In Texas, an El Nino typically means cooler temperatures in the winter and fall and more precipitation -- if the temperatures are cold enough, that could mean more snow or ice in the winter months.
In North Texas, an average of 2.5 inches of rain can be expected from an El Nino event, in other parts of the state, the numbers vary from 2 to 5 inches, according to the National Weather Service.
"With more than 77,000 megawatts (MW) of generation available overall, ERCOT expects to be well-prepared for the anticipated peak demand of just under 50,000 MW this fall. One MW of demand is typically enough to power about 500 homes during mild weather conditions and about 200 homes during summer peak demand," ERCOT said in a news release Tuesday.
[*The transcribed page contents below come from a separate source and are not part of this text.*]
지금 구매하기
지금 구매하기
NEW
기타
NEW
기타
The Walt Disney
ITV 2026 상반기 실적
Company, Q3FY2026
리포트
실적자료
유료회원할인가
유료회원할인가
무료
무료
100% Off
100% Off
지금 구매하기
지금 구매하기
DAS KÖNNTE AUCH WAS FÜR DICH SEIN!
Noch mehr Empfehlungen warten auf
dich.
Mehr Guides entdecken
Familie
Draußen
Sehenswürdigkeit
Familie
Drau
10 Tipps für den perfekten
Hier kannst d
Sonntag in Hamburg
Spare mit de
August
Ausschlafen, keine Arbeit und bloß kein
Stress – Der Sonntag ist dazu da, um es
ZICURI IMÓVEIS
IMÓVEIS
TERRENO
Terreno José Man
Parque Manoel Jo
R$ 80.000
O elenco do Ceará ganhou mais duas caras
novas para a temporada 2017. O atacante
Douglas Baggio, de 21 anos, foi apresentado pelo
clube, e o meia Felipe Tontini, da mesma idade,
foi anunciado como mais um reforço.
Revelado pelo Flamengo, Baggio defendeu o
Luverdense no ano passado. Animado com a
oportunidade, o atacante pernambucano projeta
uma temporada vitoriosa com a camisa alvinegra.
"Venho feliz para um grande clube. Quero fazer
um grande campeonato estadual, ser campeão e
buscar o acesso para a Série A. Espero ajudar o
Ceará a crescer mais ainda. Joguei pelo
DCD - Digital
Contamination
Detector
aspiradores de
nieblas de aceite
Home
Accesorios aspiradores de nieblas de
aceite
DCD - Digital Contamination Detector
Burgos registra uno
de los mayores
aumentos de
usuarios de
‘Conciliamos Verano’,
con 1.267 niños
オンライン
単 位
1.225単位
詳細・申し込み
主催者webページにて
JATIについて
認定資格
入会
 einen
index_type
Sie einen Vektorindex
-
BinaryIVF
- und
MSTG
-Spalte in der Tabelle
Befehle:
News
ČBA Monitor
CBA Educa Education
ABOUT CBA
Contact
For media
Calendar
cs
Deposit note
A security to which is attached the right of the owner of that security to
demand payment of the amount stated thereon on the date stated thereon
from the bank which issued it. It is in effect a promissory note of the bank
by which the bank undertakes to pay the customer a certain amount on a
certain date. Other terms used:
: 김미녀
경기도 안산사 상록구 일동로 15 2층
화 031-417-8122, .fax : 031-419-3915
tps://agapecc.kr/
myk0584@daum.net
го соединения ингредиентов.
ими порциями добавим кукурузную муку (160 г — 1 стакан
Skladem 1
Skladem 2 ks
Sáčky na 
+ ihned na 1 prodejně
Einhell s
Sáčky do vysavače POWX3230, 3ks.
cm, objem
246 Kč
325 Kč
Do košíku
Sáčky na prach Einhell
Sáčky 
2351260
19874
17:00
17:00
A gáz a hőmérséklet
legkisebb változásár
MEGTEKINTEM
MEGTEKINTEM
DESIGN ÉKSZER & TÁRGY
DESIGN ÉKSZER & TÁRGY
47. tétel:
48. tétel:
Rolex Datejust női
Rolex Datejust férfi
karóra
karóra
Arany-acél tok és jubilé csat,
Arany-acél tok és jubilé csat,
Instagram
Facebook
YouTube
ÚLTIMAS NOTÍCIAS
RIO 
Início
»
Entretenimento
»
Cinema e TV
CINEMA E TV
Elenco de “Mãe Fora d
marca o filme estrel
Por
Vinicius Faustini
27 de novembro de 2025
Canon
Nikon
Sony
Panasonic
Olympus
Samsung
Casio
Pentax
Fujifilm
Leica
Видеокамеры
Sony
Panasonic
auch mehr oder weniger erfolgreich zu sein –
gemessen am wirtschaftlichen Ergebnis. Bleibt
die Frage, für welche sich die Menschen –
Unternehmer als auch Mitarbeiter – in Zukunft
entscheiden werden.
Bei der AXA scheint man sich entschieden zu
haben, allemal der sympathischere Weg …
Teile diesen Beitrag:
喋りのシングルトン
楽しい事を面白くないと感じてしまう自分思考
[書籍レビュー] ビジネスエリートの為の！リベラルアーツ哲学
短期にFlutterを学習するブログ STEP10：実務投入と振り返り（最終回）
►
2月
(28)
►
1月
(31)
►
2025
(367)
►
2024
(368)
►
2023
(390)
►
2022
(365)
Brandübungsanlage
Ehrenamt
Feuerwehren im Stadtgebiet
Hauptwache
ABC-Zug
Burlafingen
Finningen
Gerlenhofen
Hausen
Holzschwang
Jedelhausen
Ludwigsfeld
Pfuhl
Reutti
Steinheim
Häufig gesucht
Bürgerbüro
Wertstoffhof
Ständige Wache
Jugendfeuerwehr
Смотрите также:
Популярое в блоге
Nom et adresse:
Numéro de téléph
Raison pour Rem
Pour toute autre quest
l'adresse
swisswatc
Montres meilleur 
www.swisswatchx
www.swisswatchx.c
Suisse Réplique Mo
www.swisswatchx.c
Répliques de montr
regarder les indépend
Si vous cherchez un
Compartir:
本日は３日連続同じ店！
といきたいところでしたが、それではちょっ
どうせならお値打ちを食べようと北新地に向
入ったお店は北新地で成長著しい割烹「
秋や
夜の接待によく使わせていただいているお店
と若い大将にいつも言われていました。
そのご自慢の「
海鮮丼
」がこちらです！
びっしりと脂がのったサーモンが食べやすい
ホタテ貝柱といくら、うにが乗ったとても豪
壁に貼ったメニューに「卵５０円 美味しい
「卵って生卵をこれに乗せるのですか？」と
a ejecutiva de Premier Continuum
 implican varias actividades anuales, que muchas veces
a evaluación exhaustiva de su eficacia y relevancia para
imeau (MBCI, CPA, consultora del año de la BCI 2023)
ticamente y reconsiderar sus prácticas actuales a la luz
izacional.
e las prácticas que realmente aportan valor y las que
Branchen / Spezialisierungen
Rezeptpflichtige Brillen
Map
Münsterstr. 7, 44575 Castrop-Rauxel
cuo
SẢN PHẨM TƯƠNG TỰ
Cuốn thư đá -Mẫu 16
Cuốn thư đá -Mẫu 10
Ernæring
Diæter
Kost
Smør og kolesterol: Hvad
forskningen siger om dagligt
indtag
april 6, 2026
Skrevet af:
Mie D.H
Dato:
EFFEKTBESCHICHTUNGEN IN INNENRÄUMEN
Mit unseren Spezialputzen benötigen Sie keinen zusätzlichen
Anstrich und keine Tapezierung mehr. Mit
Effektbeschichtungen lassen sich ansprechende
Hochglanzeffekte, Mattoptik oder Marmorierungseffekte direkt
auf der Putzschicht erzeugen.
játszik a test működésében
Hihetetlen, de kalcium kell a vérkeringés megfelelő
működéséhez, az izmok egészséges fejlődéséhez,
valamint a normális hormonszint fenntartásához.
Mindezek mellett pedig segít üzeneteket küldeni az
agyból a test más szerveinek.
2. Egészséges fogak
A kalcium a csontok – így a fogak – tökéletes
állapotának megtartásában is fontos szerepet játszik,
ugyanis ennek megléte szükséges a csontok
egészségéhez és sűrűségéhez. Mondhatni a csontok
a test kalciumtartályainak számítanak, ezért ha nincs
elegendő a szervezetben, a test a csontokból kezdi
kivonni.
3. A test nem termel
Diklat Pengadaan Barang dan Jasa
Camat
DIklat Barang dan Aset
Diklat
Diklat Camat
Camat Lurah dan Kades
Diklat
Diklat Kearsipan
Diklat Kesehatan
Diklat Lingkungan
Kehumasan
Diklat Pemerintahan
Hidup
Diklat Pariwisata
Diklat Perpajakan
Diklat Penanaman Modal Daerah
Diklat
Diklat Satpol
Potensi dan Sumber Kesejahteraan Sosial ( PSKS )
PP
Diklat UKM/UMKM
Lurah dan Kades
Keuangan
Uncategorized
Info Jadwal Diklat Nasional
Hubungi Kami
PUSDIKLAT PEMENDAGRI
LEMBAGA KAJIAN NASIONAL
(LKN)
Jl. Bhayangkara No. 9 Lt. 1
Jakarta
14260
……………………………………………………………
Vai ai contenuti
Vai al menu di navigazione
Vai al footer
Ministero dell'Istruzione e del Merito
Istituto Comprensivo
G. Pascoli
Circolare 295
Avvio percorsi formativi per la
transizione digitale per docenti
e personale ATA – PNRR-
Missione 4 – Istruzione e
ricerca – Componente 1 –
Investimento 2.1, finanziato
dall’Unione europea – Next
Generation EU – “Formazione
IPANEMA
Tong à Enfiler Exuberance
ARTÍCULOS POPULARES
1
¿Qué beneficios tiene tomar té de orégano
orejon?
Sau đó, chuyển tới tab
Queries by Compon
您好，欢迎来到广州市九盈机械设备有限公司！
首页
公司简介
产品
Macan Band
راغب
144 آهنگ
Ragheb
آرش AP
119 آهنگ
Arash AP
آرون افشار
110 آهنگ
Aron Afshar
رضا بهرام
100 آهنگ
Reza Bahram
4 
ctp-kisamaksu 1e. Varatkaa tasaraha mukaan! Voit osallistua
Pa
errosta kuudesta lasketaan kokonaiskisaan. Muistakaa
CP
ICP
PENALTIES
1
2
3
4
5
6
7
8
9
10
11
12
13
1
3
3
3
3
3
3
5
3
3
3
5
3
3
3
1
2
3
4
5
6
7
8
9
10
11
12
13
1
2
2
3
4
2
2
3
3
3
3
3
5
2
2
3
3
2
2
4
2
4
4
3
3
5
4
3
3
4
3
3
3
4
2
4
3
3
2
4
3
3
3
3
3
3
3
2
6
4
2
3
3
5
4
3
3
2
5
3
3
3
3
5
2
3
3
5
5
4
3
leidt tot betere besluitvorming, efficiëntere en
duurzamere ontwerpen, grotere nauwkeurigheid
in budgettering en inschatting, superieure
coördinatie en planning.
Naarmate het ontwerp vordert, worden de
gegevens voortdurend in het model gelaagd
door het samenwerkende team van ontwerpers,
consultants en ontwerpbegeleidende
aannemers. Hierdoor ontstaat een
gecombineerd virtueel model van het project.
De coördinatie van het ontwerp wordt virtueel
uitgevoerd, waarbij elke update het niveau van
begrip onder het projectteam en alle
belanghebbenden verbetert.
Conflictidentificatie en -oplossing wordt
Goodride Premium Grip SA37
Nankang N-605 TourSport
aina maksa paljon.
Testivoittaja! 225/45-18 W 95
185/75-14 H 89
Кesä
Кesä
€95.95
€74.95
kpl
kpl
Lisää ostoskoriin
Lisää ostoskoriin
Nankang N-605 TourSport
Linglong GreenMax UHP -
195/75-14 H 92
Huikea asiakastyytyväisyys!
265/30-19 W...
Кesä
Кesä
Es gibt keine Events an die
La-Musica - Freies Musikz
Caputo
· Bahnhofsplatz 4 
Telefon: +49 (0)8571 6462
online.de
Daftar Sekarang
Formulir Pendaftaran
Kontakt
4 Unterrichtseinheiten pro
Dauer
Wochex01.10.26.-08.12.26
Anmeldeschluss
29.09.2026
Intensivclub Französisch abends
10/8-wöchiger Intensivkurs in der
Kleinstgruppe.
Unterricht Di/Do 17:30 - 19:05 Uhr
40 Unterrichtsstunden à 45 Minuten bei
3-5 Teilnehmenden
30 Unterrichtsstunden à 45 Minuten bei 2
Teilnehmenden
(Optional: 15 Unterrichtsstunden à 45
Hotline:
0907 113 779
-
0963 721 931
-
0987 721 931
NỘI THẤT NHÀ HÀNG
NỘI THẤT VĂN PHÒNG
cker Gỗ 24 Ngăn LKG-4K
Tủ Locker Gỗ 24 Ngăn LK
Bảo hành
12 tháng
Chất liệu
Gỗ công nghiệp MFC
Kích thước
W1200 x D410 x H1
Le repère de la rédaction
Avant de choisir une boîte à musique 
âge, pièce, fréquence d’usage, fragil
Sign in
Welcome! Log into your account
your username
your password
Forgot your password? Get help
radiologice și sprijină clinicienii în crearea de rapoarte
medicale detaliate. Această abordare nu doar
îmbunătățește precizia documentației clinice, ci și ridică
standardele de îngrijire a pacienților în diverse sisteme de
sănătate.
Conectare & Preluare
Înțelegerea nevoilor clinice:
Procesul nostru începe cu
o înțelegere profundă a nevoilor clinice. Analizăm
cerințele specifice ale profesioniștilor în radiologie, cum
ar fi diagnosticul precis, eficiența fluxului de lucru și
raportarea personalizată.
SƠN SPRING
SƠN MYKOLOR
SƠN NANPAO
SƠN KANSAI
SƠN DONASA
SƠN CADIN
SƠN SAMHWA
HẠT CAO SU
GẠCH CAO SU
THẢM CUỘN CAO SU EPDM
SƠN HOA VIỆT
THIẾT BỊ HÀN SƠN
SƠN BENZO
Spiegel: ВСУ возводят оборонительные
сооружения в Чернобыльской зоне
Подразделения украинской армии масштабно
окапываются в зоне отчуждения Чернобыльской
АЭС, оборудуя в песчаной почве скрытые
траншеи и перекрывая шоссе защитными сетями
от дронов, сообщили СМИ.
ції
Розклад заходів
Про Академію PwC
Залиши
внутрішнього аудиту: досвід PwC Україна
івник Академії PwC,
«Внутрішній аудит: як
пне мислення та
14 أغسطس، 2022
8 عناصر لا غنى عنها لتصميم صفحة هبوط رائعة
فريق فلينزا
ERCOT added that power plants requiring maintenance are typically taken offline in the fall when demand is lower and that it was common to lose 9,000 MW of generation during maintenance periods.
Even during extreme conditions, ERCOT expects to have sufficient capacity to serve customers during times of peak demand.
The all-time winter peak demand record of 57,265 MW, set in February 2011, was nearly matched in January 2014. Conditions that occurred during the 2014 weather event are reflected in the extreme scenarios included in the preliminary winter seasonal assessment.
A final seasonal assessment will be released Nov. 3.